Consider a strategic setting in which two geographically distinct firms (players 1 and 2) compete by setting prices. Suppose that consumers are uniformly distributed across the interval [0,1], and each will buy either one unit or nothing. Firm 1 is located at 0 and firm 2 is located at 1. Assume that the firms cannot change their locations; they can only select prices. Simultaneously and independently, firm 1 chooses a price p1 and firm 2 chooses a price p2 . Suppose that the firms produce at zero cost and that due to a government regulation, they must set prices between 0 and 6.
As in the standard location game, consumers are sensitive to the distance they have to travel in order to purchase. But they are also sensitive to price. Consumers get a benefit of 6 from the good that is purchased, but they also pay a personal cost of c times the distance they have to travel to make the purchase. Assume that c is a positive constant. If the consumer at location x ∈ [0, 1] purchases from firm 1, then this consumer’s utility is 6 − cx − p1 . If this consumer instead purchases from firm 2, then her utility is 6 − c(1 − x) − p2 . If this consumer does not purchase the good, her utility is 0.

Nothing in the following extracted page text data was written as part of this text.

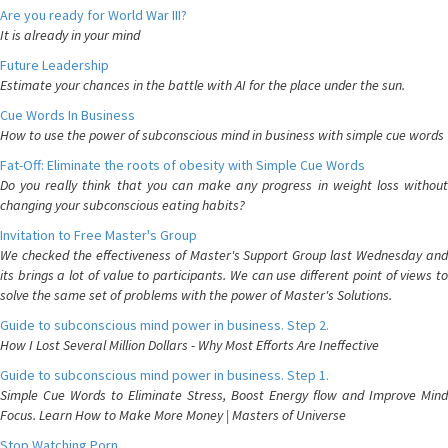
Are you ready for World War III?
It is already in your mind
Future Leadership
Estimate your chances in the battle with AI for the place under the sun.
Cue Words In Business
How to use the power of subconscious mind in business with simple cue words
Fat-Off: Eliminate the roots of obesity with Simple Cue Words
Do you really think that you can make any progress in weight loss without
changing your subconscious eating habits?
Invitation to Free Master's Group
We checked the effectiveness of Master's Support Group last Wednesday and
its brings a lot of value to participants. We can use different point of views to
solve the same set of problems with the power of Master's Solutions.
Guide to subconscious mind power in business. Step 2.
How I Lost Several Million Dollars - Why Most Efforts Are Ineffective
Guide to subconscious mind power in business. Step 1.
Simple Cue Words to Eliminate Stress, Boost Energy flow and Improve Mind
Focus. Learn How to Make More Money | Masters of Universe
Stop Watching Porn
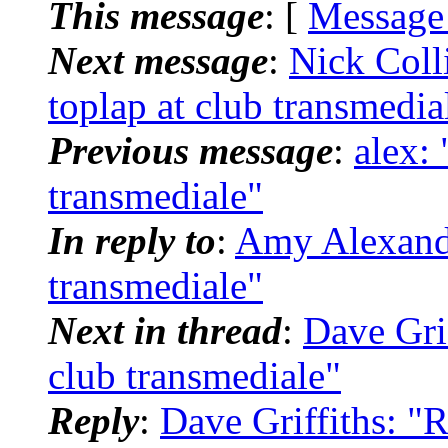
This message
: [
Message
Next message
:
Nick Coll
toplap at club transmedia
Previous message
:
alex: 
transmediale"
In reply to
:
Amy Alexander
transmediale"
Next in thread
:
Dave Grif
club transmediale"
Reply
:
Dave Griffiths: "R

(a) Suppose that for given prices p1 and p2, every consumer purchases the good. That is, ignore the case in which prices are so high that some consumers prefer not to purchase. Find an expression for the “marginal consumer” who is indifferent between purchasing from firm 1 or firm 2.
Denote this consumer’s location as x*( p1, p2 ).
(b) Continue to assume that all consumers purchase at the prices you are analyzing. Note that firm 1’s payoff (profit) is p1 x*( p1, p2 ) and firm 2’s payoff is p2[1 − x*( p1, p2 )]. Calculate each firm’s best response as a function of the other player’s strategy. Also graph the best-response functions for the case of c = 2.
(c) Find and report the Nash equilibrium of this game for the case in which c = 2.
(d) As c converges to 0, what happens to the firms’ equilibrium profits?
(e) What are the rationalizable strategies of this game for the case in which c = 2?
(f) Find the Nash equilibrium of this game for the case in which c = 8.